→ Instruction
Count the lines below that contain the string "allkirja", treating uppercase and lowercase as different. Reply with the number only.

→ Excerpted records
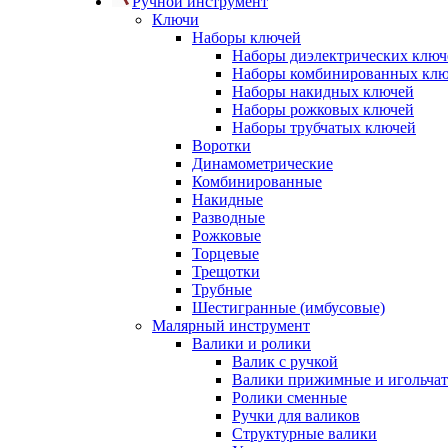
Ручной инструмент
Ключи
Наборы ключей
Наборы диэлектрических ключ
Наборы комбинированных кл
Наборы накидных ключей
Наборы рожковых ключей
Наборы трубчатых ключей
Воротки
Динамометрические
Комбинированные
Накидные
Разводные
Рожковые
Торцевые
Трещотки
Трубные
Шестигранные (имбусовые)
Малярный инструмент
Валики и ролики
Валик с ручкой
Валики прижимные и игольча
Ролики сменные
Ручки для валиков
Структурные валики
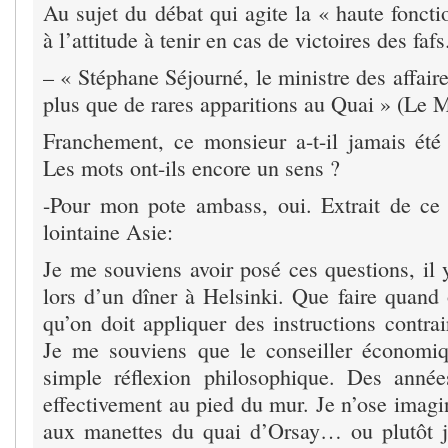
Au sujet du débat qui agite la « haute fonct
à l’attitude à tenir en cas de victoires des fafs
– « Stéphane Séjourné, le ministre des affaire
plus que de rares apparitions au Quai » (Le 
Franchement, ce monsieur a-t-il jamais ét
Les mots ont-ils encore un sens ?
-Pour mon pote ambass, oui. Extrait de ce 
lointaine Asie:
Je me souviens avoir posé ces questions, il 
lors d’un dîner à Helsinki. Que faire quand 
qu’on doit appliquer des instructions contra
Je me souviens que le conseiller économiq
simple réflexion philosophique. Des année
effectivement au pied du mur. Je n’ose imagin
aux manettes du quai d’Orsay… ou plutôt j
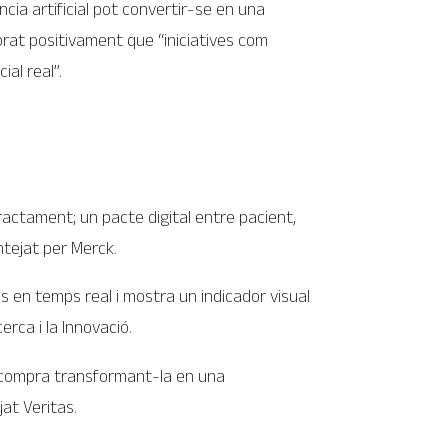
cia artificial pot convertir-se en una
orat positivament que “iniciatives com
ial real”.
 tractament; un pacte digital entre pacient,
ntejat per Merck.
s en temps real i mostra un indicador visual
erca i la Innovació.
 la compra transformant-la en una
jat Veritas.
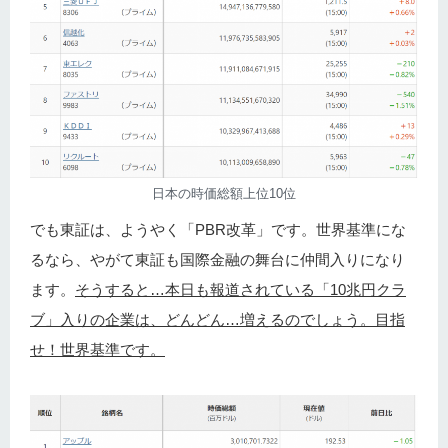
日本の時価総額上位10位
でも東証は、ようやく「PBR改革」です。世界基準にな
るなら、やがて東証も国際金融の舞台に仲間入りになり
ます。
そうすると…本日も報道されている「10兆円クラ
ブ」入りの企業は、どんどん…増えるのでしょう。目指
せ！世界基準です。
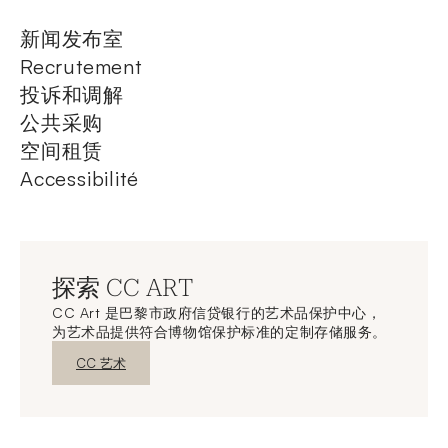
新闻发布室
Recrutement
投诉和调解
公共采购
空间租赁
Accessibilité
探索 CC ART
CC Art 是巴黎市政府信贷银行的艺术品保护中心，
为艺术品提供符合博物馆保护标准的定制存储服务。
新窗口发现
CC 艺术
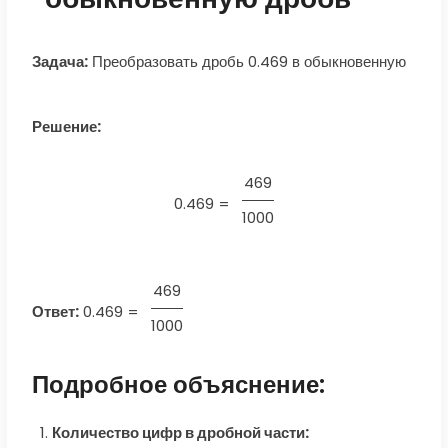
Задача:
Преобразовать дробь 0.469 в обыкновенную
Решение:
469
0.469 =
1000
469
Ответ:
0.469
=
1000
Подробное объяснение:
Количество цифр в дробной части:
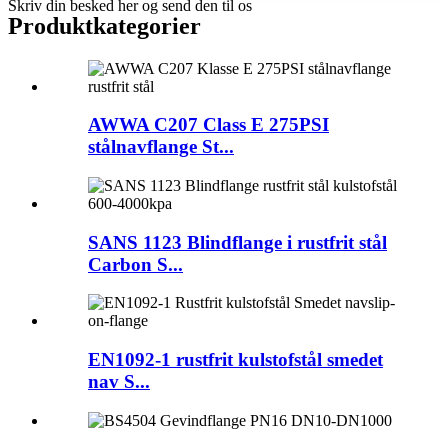
Skriv din besked her og send den til os
Produktkategorier
AWWA C207 Class E 275PSI
stålnavflange St...
SANS 1123 Blindflange i rustfrit stål
Carbon S...
EN1092-1 rustfrit kulstofstål smedet
nav S...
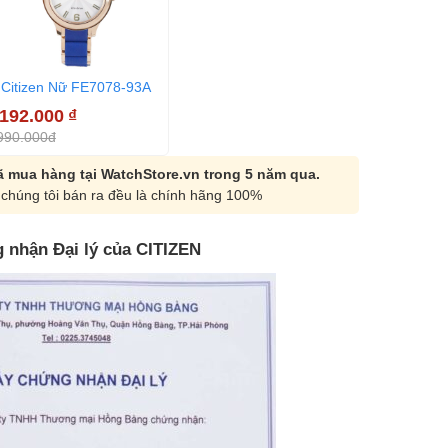
Citizen Nữ FE7078-93A
.192.000
₫
990.000đ
 mua hàng tại WatchStore.vn trong 5 năm qua.
chúng tôi bán ra đều là chính hãng 100%
 nhận Đại lý của CITIZEN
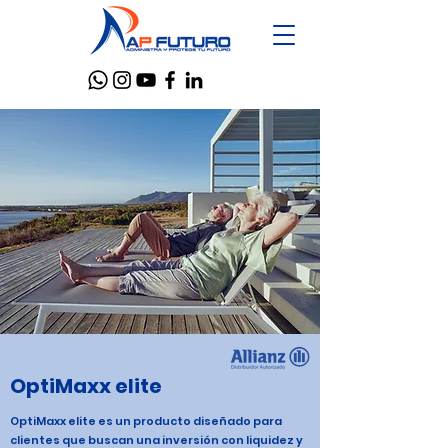
OptiMaxx elite
OptiMaxx elite es un producto diseñado para
clientes que buscan una inversión con liquidez y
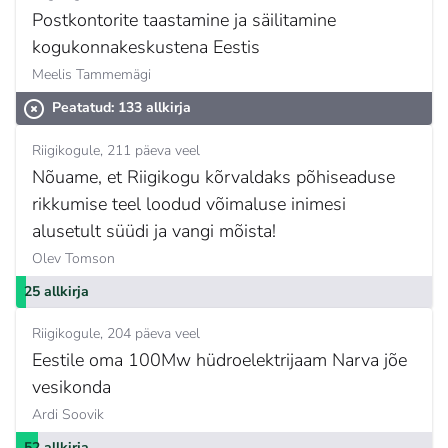
Postkontorite taastamine ja säilitamine
kogukonnakeskustena Eestis
Meelis Tammemägi
Peatatud: 133 allkirja
Riigikogule
211 päeva veel
Nõuame, et Riigikogu kõrvaldaks põhiseaduse
rikkumise teel loodud võimaluse inimesi
alusetult süüdi ja vangi mõista!
Olev Tomson
25 allkirja
Riigikogule
204 päeva veel
Eestile oma 100Mw hüdroelektrijaam Narva jõe
vesikonda
Ardi Soovik
52 allkirja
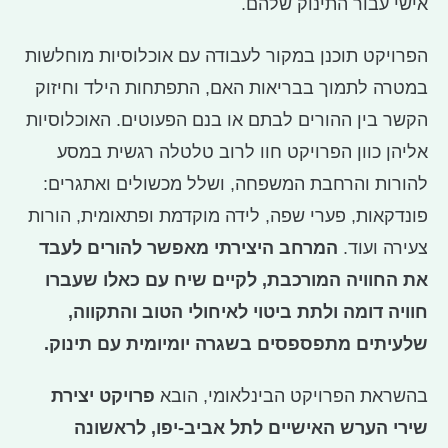
אישי עבור התינוק שלהם.
הפרויקט תוכנן במקור לעבודה עם אוכלוסיות מוחלשות
במטרה לתמוך בבריאות האם, התפתחות הילד וחיזוק
הקשר בין ההורים לבתם או בנם הפעוטים. האוכלוסיות
אליהן כוון הפרויקט חוו לרוב טלטלה רגשית במסע
להורות והרחבת המשפחה, ושלל מכשולים ואתגרים:
פונדקאות, פערי שפה, לידה מוקדמת ופתאומית, הורות
צעירה ועוד.
המרחב היצירתי מאפשר להורים לעבד
את החוויה המורכבת, לקיים שיח עם כאלו שעברו
חוויה דומה ולתת ביטוי לאיחולי הטוב והתקווה,
שלעיתים מתפספסים בשגרה יומיומית עם תינוק.
בהשראת הפרויקט הבינלאומי, הובא
פרויקט יצירת
שירי הערש האישיים לתל אביב-יפו, לראשונה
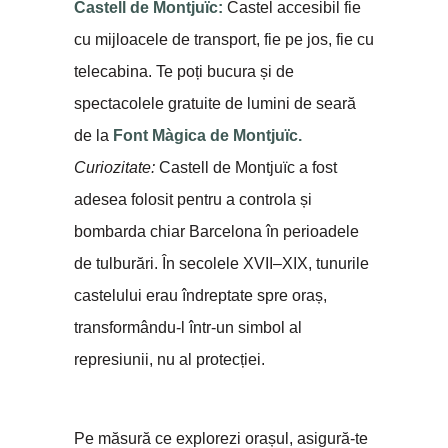
Castell de Montjuïc:
Castel accesibil fie
cu mijloacele de transport, fie pe jos, fie cu
telecabina. Te poți bucura și de
spectacolele gratuite de lumini de seară
de la
Font Màgica de Montjuïc.
Curiozitate:
Castell de Montjuïc a fost
adesea folosit pentru a controla și
bombarda chiar Barcelona în perioadele
de tulburări. În secolele XVII–XIX, tunurile
castelului erau îndreptate spre oraș,
transformându-l într-un simbol al
represiunii, nu al protecției.
Pe măsură ce explorezi orașul, asigură-te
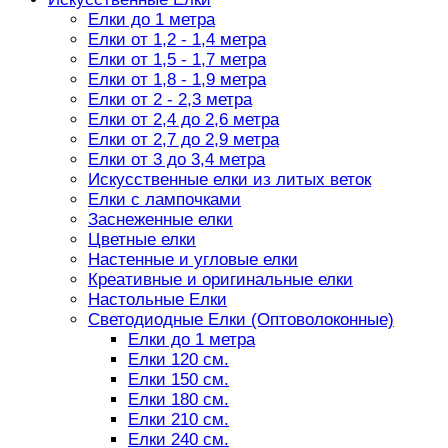
Елки до 1 метра
Елки от 1,2 - 1,4 метра
Елки от 1,5 - 1,7 метра
Елки от 1,8 - 1,9 метра
Елки от 2 - 2,3 метра
Елки от 2,4 до 2,6 метра
Елки от 2,7 до 2,9 метра
Елки от 3 до 3,4 метра
Искусственные елки из литых веток
Елки с лампочками
Заснеженные елки
Цветные елки
Настенные и угловые елки
Креативные и оригинальные елки
Настольные Елки
Светодиодные Елки (Оптоволоконные)
Елки до 1 метра
Елки 120 см.
Елки 150 см.
Елки 180 см.
Елки 210 см.
Елки 240 см.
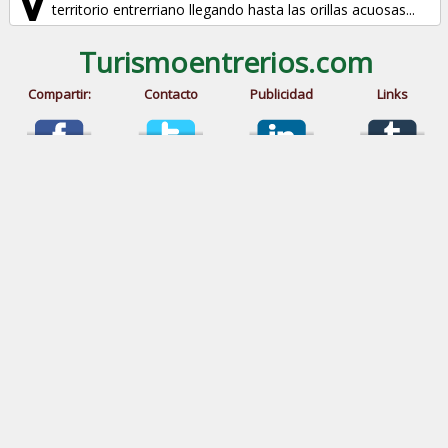
territorio entrerriano llegando hasta las orillas acuosas...
Turismoentrerios.com
Compartir:
Contacto
Publicidad
Links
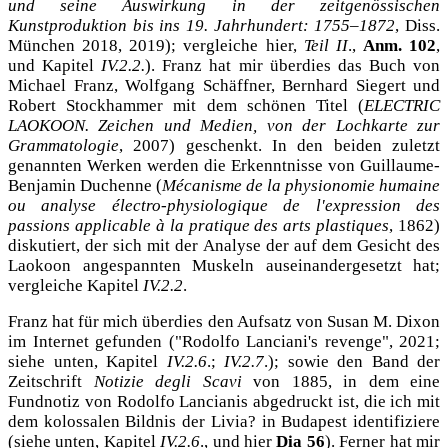
und seine Auswirkung in der zeitgenössischen
Kunstproduktion bis ins 19. Jahrhundert: 1755–1872
, Diss.
München 2018, 2019); vergleiche hier,
Teil II
.,
Anm. 102
,
und Kapitel
IV.2.2.
). Franz hat mir überdies das Buch von
Michael Franz, Wolfgang Schäffner, Bernhard Siegert und
Robert Stockhammer mit dem schönen Titel (
ELECTRIC
LAOKOON. Zeichen und Medien, von der Lochkarte zur
Grammatologie
, 2007) geschenkt. In den beiden zuletzt
genannten Werken werden die Erkenntnisse von Guillaume-
Benjamin Duchenne (
Mécanisme de la physionomie humaine
ou analyse électro-physiologique de l'expression des
passions applicable à la pratique des arts plastiques
, 1862)
diskutiert, der sich mit der Analyse der auf dem Gesicht des
Laokoon angespannten Muskeln auseinandergesetzt hat;
vergleiche Kapitel
IV.2.2
.
Franz hat für mich überdies den Aufsatz von Susan M. Dixon
im Internet gefunden ("Rodolfo Lanciani's revenge", 2021;
siehe unten,
Kapitel
IV.2.6
.;
I
V.2.7
.); sowie den Band der
Zeitschrift
Notizie degli Scavi
von 1885, in dem eine
Fundnotiz von Rodolfo Lancianis abgedruckt ist, die ich mit
dem kolossalen Bildnis der Livia? in Budapest identifiziere
(siehe unten,
Kapitel
I
V.2.6
., und hier
Dia 56
). Ferner hat mir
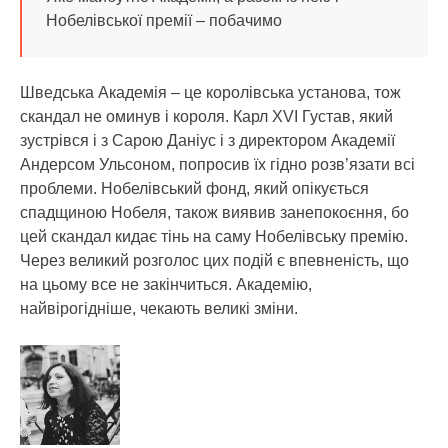
Нобелівської премії – побачимо
Шведська Академія – це королівська установа, тож
скандал не оминув і короля. Карл ХVI Густав, який
зустрівся і з Сарою Даніус і з директором Академії
Андерсом Ульсоном, попросив їх гідно розв’язати всі
проблеми. Нобелівський фонд, який опікується
спадщиною Нобеля, також виявив занепокоєння, бо
цей скандал кидає тінь на саму Нобелівську премію.
Через великий розголос цих подій є впевненість, що
на цьому все не закінчиться. Академію,
найвірогідніше, чекають великі зміни.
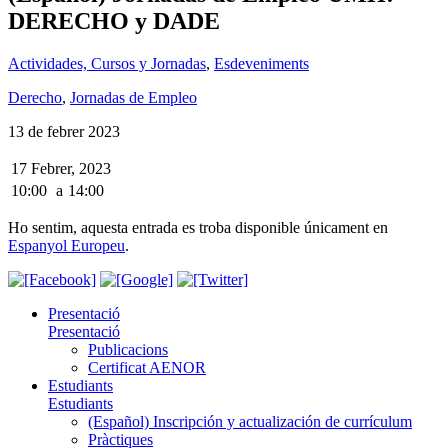
DERECHO y DADE
Actividades, Cursos y Jornadas
,
Esdeveniments
Derecho
,
Jornadas de Empleo
13 de febrer 2023
17 Febrer, 2023
10:00
a
14:00
Ho sentim, aquesta entrada es troba disponible únicament en
Espanyol Europeu
.
Presentació
Presentació
Publicacions
Certificat AENOR
Estudiants
Estudiants
(Español) Inscripción y actualización de currículum
Pràctiques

→ Response to this task
3